### Material supplied
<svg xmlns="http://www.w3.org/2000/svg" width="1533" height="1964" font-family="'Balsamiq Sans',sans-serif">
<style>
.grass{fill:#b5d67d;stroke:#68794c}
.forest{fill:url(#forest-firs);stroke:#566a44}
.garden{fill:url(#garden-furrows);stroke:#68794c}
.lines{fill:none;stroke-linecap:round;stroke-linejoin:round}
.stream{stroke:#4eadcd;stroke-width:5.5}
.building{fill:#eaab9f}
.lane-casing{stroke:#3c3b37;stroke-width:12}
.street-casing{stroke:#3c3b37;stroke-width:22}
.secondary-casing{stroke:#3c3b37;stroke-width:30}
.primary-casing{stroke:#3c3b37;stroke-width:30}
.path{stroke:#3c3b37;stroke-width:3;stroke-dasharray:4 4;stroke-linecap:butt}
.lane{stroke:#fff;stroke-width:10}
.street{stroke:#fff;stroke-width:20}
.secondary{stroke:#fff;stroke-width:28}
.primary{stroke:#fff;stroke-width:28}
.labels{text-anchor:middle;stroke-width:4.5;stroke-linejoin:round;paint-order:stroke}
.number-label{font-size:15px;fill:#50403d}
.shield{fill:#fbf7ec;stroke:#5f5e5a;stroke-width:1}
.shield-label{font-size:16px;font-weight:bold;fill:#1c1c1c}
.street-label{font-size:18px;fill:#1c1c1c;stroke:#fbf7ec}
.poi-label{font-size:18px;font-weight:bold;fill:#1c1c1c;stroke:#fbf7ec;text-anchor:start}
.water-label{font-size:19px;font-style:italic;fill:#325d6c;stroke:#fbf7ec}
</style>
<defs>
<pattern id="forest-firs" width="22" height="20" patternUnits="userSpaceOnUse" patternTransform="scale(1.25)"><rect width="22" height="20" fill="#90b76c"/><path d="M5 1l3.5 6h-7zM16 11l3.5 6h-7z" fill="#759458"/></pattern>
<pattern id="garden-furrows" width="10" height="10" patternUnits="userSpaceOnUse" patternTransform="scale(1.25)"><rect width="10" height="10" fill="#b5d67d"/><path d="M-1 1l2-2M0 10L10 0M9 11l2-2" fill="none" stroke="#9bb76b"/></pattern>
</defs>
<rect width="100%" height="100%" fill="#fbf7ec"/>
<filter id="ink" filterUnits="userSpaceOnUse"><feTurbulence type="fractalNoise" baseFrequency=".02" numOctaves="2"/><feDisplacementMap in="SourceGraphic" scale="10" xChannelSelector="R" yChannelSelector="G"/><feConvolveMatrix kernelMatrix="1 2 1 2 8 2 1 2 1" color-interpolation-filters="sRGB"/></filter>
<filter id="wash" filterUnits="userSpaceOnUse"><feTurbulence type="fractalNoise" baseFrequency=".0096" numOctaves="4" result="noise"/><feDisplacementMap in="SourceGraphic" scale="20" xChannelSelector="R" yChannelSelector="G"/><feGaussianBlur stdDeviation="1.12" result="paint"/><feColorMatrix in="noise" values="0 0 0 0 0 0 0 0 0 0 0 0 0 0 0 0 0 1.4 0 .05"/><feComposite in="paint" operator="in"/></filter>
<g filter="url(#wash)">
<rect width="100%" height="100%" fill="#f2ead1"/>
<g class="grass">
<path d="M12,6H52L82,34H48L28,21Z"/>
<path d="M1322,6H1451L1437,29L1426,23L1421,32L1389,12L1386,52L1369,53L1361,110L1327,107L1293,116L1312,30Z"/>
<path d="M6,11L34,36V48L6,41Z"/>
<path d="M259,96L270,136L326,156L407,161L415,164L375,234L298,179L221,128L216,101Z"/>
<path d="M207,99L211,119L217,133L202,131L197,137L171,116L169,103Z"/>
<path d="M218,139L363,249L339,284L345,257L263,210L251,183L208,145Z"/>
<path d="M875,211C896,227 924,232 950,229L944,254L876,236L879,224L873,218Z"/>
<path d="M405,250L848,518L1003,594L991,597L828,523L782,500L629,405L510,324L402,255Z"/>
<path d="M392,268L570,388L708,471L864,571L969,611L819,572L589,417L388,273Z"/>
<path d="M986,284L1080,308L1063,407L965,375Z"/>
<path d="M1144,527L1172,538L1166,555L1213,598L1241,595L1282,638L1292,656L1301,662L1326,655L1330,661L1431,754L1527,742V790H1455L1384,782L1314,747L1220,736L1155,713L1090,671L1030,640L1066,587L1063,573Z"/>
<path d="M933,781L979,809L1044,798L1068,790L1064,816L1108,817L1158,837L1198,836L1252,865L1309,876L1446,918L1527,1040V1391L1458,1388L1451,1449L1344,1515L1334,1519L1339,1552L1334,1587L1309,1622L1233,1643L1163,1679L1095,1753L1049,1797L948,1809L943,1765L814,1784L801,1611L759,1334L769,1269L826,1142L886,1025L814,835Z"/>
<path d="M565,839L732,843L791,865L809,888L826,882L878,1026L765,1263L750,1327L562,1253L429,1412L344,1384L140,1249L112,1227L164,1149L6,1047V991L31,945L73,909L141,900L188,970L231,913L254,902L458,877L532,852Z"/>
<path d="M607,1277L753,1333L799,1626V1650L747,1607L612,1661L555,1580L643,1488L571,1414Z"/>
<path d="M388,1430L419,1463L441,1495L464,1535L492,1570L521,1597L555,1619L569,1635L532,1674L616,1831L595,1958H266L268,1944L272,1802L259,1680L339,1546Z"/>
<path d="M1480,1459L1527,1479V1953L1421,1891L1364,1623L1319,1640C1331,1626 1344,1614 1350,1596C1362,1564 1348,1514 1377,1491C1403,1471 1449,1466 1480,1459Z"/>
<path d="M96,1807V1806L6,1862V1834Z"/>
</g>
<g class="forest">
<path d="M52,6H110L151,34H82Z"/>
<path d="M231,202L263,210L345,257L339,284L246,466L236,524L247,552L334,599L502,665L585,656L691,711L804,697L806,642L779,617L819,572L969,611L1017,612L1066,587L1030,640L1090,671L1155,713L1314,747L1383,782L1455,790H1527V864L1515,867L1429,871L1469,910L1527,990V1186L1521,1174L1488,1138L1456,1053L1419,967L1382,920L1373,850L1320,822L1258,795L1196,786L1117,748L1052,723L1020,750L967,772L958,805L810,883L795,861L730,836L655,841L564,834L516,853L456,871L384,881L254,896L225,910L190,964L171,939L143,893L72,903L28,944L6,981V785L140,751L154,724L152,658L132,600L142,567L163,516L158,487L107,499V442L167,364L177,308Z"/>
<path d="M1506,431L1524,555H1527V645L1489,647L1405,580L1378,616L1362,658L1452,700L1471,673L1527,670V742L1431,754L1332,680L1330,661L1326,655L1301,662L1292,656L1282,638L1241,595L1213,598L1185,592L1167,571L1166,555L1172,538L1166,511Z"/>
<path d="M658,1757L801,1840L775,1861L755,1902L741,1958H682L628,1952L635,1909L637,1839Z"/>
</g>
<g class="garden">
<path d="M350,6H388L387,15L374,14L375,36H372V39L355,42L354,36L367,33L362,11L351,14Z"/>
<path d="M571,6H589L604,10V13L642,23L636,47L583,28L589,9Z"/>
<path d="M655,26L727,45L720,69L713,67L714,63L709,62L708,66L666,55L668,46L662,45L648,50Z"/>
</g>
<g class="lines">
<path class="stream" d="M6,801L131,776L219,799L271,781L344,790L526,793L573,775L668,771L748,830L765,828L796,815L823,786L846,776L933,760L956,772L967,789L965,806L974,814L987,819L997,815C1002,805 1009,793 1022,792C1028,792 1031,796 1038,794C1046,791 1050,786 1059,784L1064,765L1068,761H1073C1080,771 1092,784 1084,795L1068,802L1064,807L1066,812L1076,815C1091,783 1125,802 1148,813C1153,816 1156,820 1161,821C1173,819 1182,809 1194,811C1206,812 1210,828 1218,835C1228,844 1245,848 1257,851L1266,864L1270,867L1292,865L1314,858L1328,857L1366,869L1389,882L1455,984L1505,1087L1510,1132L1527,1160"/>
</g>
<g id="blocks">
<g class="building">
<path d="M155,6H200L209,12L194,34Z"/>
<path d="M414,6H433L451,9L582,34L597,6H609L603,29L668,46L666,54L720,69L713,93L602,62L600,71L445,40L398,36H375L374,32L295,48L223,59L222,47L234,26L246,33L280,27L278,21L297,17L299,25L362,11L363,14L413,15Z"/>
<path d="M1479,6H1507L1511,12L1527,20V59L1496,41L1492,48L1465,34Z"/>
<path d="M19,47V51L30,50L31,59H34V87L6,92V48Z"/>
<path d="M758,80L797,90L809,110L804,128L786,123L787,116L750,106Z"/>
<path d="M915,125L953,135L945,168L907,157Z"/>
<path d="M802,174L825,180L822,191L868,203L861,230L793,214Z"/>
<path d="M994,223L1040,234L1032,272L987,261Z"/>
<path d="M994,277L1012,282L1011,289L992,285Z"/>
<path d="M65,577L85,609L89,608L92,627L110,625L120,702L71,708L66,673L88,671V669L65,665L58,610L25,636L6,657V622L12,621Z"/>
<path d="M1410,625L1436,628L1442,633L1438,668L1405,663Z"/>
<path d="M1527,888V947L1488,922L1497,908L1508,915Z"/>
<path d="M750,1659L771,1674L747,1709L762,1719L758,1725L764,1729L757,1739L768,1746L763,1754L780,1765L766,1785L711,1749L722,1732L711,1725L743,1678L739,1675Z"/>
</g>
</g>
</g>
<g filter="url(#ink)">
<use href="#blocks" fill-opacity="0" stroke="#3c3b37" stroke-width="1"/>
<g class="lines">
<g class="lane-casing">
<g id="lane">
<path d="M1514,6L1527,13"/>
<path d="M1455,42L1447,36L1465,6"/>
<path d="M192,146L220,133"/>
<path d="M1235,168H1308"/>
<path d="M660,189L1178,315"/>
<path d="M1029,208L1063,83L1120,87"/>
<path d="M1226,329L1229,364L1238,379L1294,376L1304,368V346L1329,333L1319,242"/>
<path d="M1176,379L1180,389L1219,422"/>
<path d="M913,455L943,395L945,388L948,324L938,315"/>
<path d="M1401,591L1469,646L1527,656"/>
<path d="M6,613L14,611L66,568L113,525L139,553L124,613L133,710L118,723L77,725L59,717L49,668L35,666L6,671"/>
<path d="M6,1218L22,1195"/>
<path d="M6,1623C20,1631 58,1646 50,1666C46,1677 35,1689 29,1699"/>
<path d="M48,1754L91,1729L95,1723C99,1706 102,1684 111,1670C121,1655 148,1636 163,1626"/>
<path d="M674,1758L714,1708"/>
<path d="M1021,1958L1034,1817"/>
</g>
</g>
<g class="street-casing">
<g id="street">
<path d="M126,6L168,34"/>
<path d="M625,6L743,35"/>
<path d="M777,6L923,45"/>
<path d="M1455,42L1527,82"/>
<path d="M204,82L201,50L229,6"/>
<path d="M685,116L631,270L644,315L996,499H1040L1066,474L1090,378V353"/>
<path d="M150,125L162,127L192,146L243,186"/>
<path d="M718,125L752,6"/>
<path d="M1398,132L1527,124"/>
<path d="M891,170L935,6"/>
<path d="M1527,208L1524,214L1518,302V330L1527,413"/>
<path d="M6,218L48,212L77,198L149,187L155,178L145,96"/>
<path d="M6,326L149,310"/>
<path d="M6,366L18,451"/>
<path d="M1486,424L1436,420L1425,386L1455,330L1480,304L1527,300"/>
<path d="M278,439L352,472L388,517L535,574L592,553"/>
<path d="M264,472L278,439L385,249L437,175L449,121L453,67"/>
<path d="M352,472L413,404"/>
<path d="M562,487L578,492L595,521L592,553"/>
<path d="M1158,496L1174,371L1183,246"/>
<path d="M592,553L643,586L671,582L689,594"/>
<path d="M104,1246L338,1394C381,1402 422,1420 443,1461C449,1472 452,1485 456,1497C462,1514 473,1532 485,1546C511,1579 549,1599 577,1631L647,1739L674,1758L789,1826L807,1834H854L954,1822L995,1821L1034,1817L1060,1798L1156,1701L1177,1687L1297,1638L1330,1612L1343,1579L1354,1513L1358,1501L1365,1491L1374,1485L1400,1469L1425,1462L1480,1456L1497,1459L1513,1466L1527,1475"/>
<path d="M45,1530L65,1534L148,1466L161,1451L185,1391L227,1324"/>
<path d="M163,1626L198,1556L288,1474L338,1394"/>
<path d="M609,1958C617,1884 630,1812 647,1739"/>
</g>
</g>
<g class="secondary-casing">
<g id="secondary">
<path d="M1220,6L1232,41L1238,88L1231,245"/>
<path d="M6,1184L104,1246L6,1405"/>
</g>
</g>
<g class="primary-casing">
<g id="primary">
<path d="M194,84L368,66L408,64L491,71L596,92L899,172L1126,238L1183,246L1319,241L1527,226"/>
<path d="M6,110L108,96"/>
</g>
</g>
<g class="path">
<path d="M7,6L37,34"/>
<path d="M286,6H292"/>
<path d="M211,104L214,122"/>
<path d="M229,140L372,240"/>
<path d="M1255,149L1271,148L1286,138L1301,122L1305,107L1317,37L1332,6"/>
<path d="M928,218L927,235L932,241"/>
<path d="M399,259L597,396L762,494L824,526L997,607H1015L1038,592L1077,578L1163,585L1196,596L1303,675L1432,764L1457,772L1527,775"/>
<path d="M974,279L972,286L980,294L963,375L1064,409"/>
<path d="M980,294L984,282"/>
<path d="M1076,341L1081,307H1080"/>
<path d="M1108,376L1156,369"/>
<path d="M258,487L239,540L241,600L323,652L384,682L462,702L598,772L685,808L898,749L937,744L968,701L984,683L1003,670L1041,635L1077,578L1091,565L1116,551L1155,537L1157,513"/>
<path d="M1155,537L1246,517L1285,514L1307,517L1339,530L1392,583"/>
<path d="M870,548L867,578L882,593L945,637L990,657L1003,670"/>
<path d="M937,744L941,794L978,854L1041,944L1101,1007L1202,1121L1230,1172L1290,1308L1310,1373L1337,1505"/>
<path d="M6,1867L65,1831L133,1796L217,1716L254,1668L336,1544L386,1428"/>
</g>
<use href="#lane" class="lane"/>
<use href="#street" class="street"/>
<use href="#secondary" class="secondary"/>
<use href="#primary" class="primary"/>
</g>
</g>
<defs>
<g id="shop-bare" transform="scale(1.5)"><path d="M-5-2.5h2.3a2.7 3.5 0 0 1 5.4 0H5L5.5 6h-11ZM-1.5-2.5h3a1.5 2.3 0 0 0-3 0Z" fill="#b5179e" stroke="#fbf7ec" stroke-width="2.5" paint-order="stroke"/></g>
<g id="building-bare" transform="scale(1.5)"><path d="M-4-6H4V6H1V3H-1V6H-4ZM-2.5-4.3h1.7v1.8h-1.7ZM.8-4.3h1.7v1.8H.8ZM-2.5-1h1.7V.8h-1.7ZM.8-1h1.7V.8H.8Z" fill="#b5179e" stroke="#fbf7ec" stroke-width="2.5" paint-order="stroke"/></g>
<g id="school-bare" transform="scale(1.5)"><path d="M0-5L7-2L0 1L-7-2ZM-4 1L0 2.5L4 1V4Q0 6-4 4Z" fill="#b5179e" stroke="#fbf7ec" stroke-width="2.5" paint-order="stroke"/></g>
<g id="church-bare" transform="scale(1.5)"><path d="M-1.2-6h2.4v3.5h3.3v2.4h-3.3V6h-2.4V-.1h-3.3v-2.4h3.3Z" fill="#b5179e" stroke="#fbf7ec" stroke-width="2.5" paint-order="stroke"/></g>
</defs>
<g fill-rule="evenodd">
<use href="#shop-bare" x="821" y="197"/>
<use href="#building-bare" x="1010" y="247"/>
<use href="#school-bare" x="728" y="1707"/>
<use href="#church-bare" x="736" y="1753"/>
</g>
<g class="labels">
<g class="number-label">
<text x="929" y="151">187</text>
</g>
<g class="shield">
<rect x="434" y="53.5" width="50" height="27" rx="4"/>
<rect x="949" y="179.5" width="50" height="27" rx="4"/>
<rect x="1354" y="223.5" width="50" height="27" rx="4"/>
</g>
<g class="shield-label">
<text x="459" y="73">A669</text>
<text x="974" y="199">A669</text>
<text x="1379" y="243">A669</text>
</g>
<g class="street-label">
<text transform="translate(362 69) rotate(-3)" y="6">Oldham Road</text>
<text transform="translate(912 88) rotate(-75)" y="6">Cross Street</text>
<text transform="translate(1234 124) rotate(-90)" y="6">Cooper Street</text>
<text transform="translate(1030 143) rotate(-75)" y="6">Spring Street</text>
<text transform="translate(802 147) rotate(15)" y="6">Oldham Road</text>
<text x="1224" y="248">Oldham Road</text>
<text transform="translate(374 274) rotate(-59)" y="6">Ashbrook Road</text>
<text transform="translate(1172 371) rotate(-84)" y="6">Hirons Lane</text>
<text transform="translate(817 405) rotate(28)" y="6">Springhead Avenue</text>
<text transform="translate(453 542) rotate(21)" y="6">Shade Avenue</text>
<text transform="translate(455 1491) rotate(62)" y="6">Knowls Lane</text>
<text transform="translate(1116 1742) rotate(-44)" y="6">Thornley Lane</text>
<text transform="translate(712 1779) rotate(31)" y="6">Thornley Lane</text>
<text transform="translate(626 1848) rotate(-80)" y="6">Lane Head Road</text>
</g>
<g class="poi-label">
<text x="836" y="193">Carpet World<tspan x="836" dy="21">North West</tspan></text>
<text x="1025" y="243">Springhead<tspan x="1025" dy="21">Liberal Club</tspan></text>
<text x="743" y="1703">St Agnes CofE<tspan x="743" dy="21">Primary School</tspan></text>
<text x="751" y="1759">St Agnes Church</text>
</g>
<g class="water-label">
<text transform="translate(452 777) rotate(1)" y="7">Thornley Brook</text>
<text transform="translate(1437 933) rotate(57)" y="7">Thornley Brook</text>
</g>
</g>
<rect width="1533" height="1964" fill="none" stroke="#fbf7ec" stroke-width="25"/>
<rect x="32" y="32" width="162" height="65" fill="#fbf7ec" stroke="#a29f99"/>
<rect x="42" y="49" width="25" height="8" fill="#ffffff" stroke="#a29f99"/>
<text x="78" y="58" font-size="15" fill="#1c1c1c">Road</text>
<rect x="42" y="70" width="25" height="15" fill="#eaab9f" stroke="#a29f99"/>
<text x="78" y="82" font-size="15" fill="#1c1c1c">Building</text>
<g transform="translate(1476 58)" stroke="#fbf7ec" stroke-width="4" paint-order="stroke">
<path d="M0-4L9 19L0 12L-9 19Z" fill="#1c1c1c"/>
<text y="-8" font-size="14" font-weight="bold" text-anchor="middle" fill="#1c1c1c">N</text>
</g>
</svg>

### What the task asks
When the word "fractalNoise" shows up in a line of the entries, pull that line out.

### Answer to this problem
<filter id="ink" filterUnits="userSpaceOnUse"><feTurbulence type="fractalNoise" baseFrequency=".02" numOctaves="2"/><feDisplacementMap in="SourceGraphic" scale="10" xChannelSelector="R" yChannelSelector="G"/><feConvolveMatrix kernelMatrix="1 2 1 2 8 2 1 2 1" color-interpolation-filters="sRGB"/></filter>
<filter id="wash" filterUnits="userSpaceOnUse"><feTurbulence type="fractalNoise" baseFrequency=".0096" numOctaves="4" result="noise"/><feDisplacementMap in="SourceGraphic" scale="20" xChannelSelector="R" yChannelSelector="G"/><feGaussianBlur stdDeviation="1.12" result="paint"/><feColorMatrix in="noise" values="0 0 0 0 0 0 0 0 0 0 0 0 0 0 0 0 0 1.4 0 .05"/><feComposite in="paint" operator="in"/></filter>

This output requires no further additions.